Everyone stopped fighting long enough to see that nothing was happening. "Hey! Nothing's happening!" Cobra Commander screamed. "What a gyp!"
"I told you I never tried it before!" Mindbender snapped.
"All right! Let's get Hawk and…" Duke began when he was grabbed from behind. Several huge Cobra Troops had grabbed the Joes from behind holding them captive.
"Amazing what a little python DNA injected into some unsuspecting civilians will do," Cobra Commander grinned.
"Civilians? Is that what you've been doing to the people you've kidnapped?" Jinx struggled.
"Give the lady a prize!" Cobra Commander grinned. "With our venomization process Cobra can create armies all over the world! As soon as we get all the bugs out!"
"BZZZT! Time for Wheel of Fortune…" Overkill stumbled around sparking.
"Speaking of which…"Mindbender grumbled. "Overkill! Must have gotten hit with a stray bullet or something. I swear if it isn't one thing it's…"
"WHEEL OF FORTUNE! BZZZT!" Overkill got a little too close to Hawk's chamber and short-circuited. The electricity it emitted energized Hawk's chamber.
"AGGGHH!" Hawk screamed in agony. His uniform started to bulge and tear as his body began to change.
"Whoops," Cobra Commander gulped. "What's going on?"
"Apparently Hawk's chamber is being magnetized due to Overkill overloading," Destro said. "A super charged magnetic conduction field is increasing the power of the Fangblade."
"Come again?" Cobra Commander asked.
"Electricity plus DNA altering gas equals new super soldier," Destro told him.
"Oh is that all?" Cobra Commander said. "I knew that."
"AAHHHHHH!" Hawk screamed as he was transformed into a huge being with light purple skin, rippling muscles, sharp claws and long brown hair. He burst out of the chamber with his bare chest showing off his rippling muscles.
"So that's all you have to do to increase the venomization to its highest level," Mindbender stroked his chin. "Now we know. And knowing is…"
"HEY! THAT'S OUR LINE!" Bazooka snapped.
"Meet Cobra's newest general, Venomous Maximus!" Cobra Commander cackled.
"Venomous Maximus?" Destro winced. "Okay first thing in the morning I am calling an agency. You definitely need a new writer!"
"Hawk! Is that you?" Duke shouted.
"Yo! What the hell is dis?" The new creature said. "A freakin' museum? Whoa…Look at me…I got some pretty good pecs here."
"Uh…Why does he sound like Rocky?" Destro asked.
"Hawk is that you in there?" Duke cried out.
"No it's freaking Boy George," Venomous Maximus snapped. "Hey! What's a guy gotta do here to get a drink or something?"
"Whoa…" The Baroness blinked. "He's magnificent!"

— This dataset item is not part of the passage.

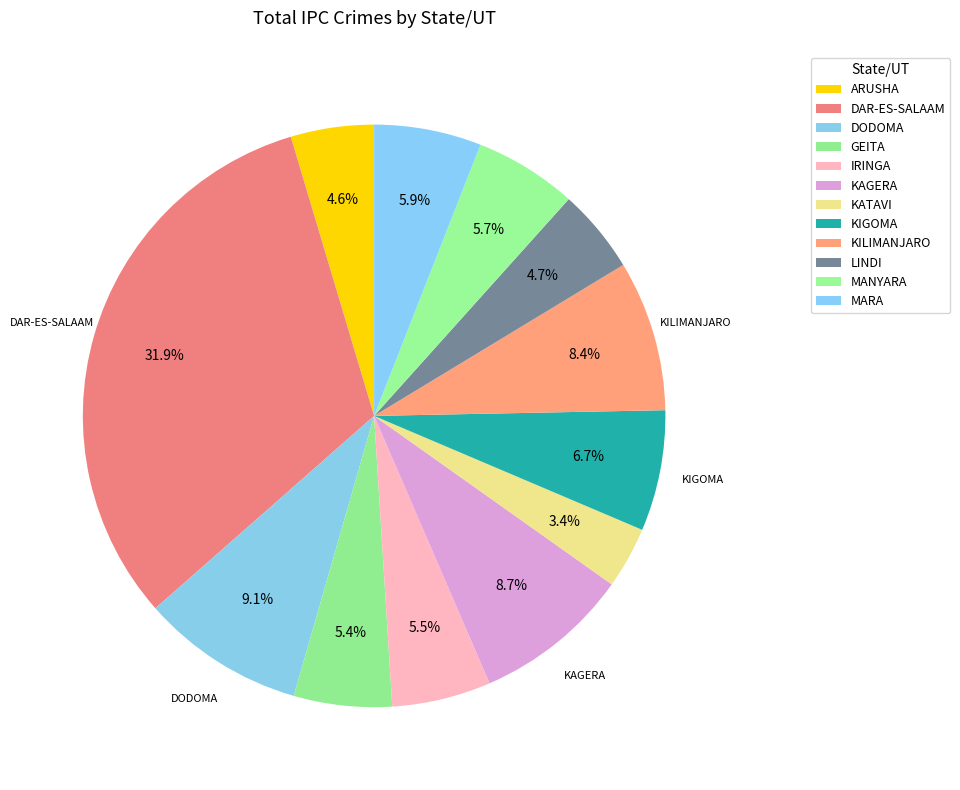

How many segments does this pie chart have?

12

"You ain't too bad yourself, Bright Eyes," Venomous Maximus gave her a cocky grin. He strutted up to her. "You're real easy on the eyes, bada bing!"
"Oh well thank you," The Baroness giggled. She placed a hand on his bare chest. "My you have such…lovely muscles."

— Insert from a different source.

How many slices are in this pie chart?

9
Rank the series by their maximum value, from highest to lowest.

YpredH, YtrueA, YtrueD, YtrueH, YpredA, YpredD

"You like what you see?" Venomous Maximus flexed for her.
"Oh yeah…" The Baroness giggled like a drunken schoolgirl. "You're such a magnificent specimen Venomous Maximus."
"Hey why so formal? Call me Max!" He grinned.

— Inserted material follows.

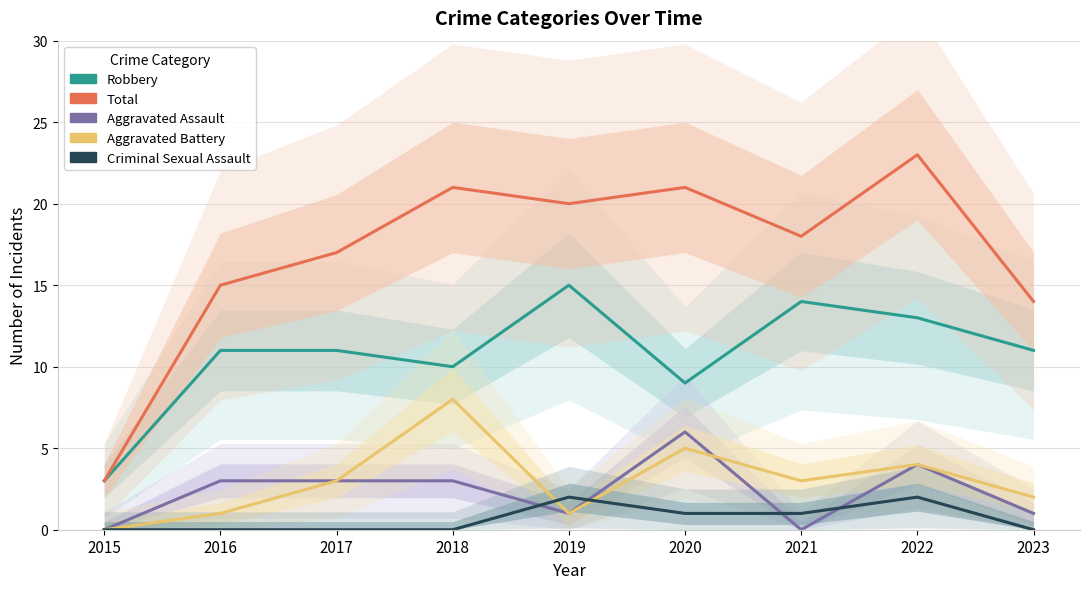

How many categories are shown in the chart?

9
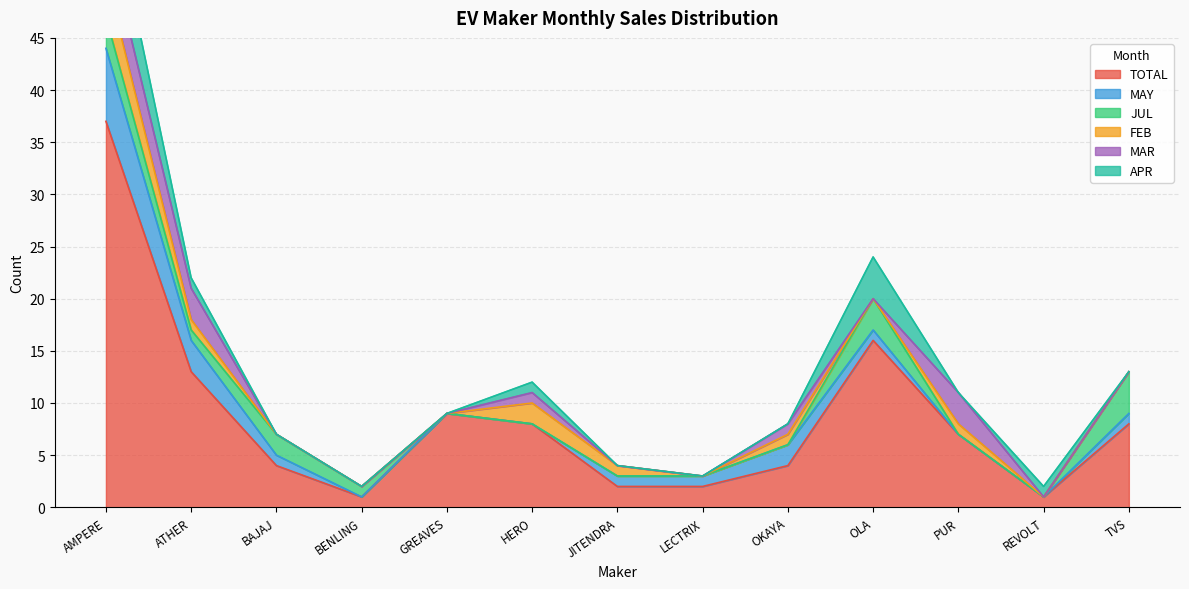

True or false: MAY and TOTAL intersect in this chart.

False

"What the hell is wrong with him?" Destro asked.
"It must be a side effect of the venomization process," Mindbender said.
"No kidding!" Cobra Commander snapped. "Hey! You! Maximus! Remember me? Your lord and master here!"
"Hey yo! Cool it!" Maximus snapped. "I'm busy here! So uh Baroness right? You doin' anything tonight?"
"Yes she is!" Destro stormed over to them. "The lady is with me!"
"That is debatable!" The Baroness snapped. She cooed at Maximus. "What did you have in mind?"
"What the hell are you doing?" Destro snapped.
"Well since you're not interested in any commitments," The Baroness glared at him. "Perhaps we should start seeing other people!"
"WHAT?" Destro shouted.
"So uh, what time you want me to pick you up?" Maximus asked.
"Ex-cuse me!" Cobra Commander screamed. "Hello! Can we get back to the topic at hand here?"
"What is your problem?" Maximus snapped at Cobra Commander.
"They're my problem!" Cobra Commander pointed to the Joes held captive. "I want them eliminated!"
"Is that all?" Maximus looked at him. "No problem! Yo! You guys! Let 'em go! This is gonna be fun. I could use a workout."
"This is not good…" Jinx gulped as Maximus strode over to them with a very big grin on his face.